### Brief 1
Copy the records starting with the line that contains "common name: Red-breasted nuthatch" and going on through the last line of the records, keeping every line unchanged.

Beyond 5G-NR V2X, intelligent reflecting surfaces (IRS), also termed as reconfigurable intelligent surfaces (RIS), have emerged as a promising paradigm for enhancing V2X coverage and latency performance. As highlighted in the seminal survey [20], IRS can passively reconfigure wireless propagation channels by adjusting the phase shifts of incident signals, converting non-line-of-sight (NLOS) links into virtual line-of-sight (VLOS) paths. In dense urban vehicular scenarios, this technique can significantly extend the effective communication range and reduce end-to-end latency, primarily by mitigating signal blockage from buildings and lowering retransmission rates due to improved channel quality.
By reflecting signals around obstacles, IRS compensates for severe path loss in NLOS conditions, reliably extending the communication distance in typical urban intersections. Meanwhile, the shorter VLOS path established by IRS reduces propagation delay, while the improved signal-to-noise ratio (SNR) substantially reduces packet error rates, eliminating the latency overhead of retransmissions.

2.2. Cooperative Perception

Cooperative perception uses V2X to fuse on-board (LiDAR, camera, radar) and roadside sensor data, overcoming line-of-sight and blind spots [21]. As shown in Figure 1, the urban architecture centers on roadside units (RSUs) with a three-level flow: on-board sensors → RSU/adjacent vehicles → cloud [22].
Furthermore, the central technical mechanism of cooperative perception is multi-source data fusion [23]. Depending on the fusion stage, methods are classified into early, intermediate, and late fusion. These categories exhibit different trade-offs in perception accuracy, bandwidth demand, and communication overhead, and therefore map to different CCAM scenarios (as demonstrated in Figure 2).
  • Early fusion aggregates and fuses raw data from on-board/roadside sensors, achieving high perception accuracy but imposing strict requirements on communication bandwidth and data synchronization. Recent studies have reduced bandwidth requirements by compressing raw point clouds through point clustering and sparsification [24].
  • Intermediate fusion (feature-level) balances accuracy and bandwidth and is the mainstream approach [25], with variants including attention-based and topology-based methods [26].

### Data excerpts

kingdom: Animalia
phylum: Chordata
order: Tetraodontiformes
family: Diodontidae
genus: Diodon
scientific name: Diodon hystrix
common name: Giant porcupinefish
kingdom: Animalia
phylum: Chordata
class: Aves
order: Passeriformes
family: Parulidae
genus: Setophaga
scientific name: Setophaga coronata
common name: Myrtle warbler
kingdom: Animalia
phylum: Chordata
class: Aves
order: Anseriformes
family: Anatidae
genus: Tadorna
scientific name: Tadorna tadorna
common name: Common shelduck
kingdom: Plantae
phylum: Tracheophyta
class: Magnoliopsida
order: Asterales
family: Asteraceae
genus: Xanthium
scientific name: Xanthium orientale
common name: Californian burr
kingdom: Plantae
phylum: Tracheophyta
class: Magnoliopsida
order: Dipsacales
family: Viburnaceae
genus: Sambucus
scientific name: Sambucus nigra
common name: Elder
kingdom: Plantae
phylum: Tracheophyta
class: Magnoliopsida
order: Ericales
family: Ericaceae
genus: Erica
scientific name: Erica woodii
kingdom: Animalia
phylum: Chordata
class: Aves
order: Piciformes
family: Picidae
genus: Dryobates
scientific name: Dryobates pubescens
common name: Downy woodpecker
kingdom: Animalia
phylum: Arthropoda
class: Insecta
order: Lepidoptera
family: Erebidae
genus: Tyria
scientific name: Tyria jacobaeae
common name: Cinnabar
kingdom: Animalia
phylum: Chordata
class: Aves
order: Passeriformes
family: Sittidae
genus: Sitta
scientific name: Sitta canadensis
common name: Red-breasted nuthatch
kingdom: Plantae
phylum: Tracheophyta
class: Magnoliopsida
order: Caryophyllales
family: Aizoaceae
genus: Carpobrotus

### Brief 2
In the text on V2X and cooperative perception, which fusion method is described as the mainstream approach?

### Correct answer 1
common name: Red-breasted nuthatch
kingdom: Plantae
phylum: Tracheophyta
class: Magnoliopsida
order: Caryophyllales
family: Aizoaceae
genus: Carpobrotus

### Correct answer 2
Intermediate (feature-level) fusion.